Coconut Shrimp with Mango Sauce

By

Cooking Light Gluten-Free Cookbook, Oxmoor House

2011

  • 4

Ingredients

  • 20 large shrimp (about 1 1/4 pounds)
  • 1/2 cup gluten-free panko-style breadcrumbs (such as Kinnikinnick)
  • 3/4 cup flaked sweetened coconut
  • 1 teaspoon garlic powder
  • 1/4 teaspoon salt
  • 2 large egg whites
  • Mango Sauce

Preparation

Step 1

1. Preheat oven to 425°.

2. Peel shrimp, leaving tails intact. Starting at tail end, butterfly each shrimp, cutting to, but not through, backside of shrimp.
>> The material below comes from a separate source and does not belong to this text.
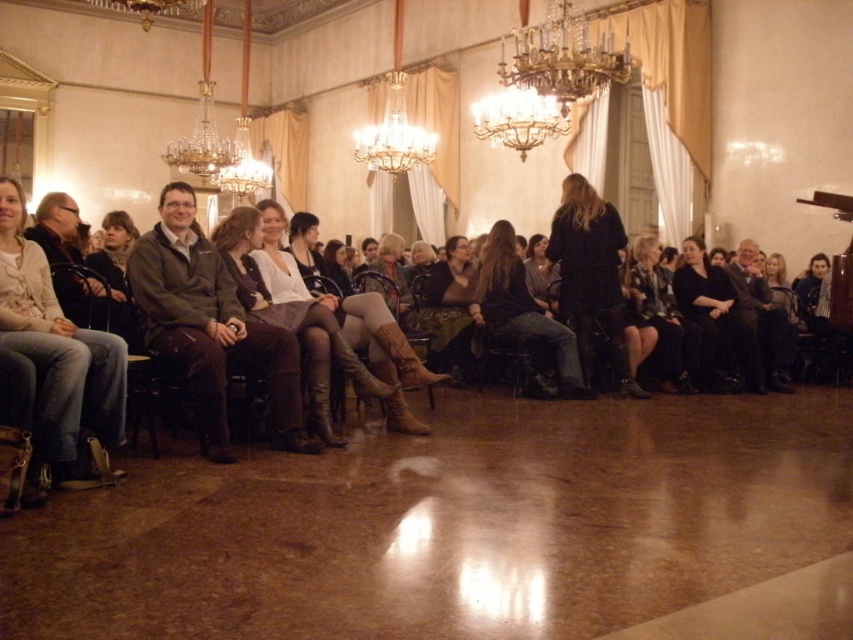
You are a photographer standing at the back of the room. You need to capture a photo that includes both the jeans at left and the green textured skirt at center. Given the distance between them, will you need to adjust your camera to a wider angle to ensure both are in the frame?

The jeans at left and green textured skirt at center are 11.72 feet apart. To capture both in the same frame, you would need to adjust your camera to a wider angle to accommodate the distance between them.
3. Combine breadcrumbs and next 3 ingredients in a shallow bowl. Beat egg whites with a whisk until foamy in a separate bowl. Add half of shrimp to egg whites, tossing to coat. Dredge shrimp in coconut mixture, pressing gently to adhere. Place shrimp on a parchment paper–lined baking sheet. Repeat procedure with remaining shrimp, egg whites, and coconut mixture.

4. Bake at 425° for 6 minutes. Using tongs, grasp shrimp by tails and turn over. Bake an additional 6 minutes or until golden brown. Serve shrimp with Mango Sauce.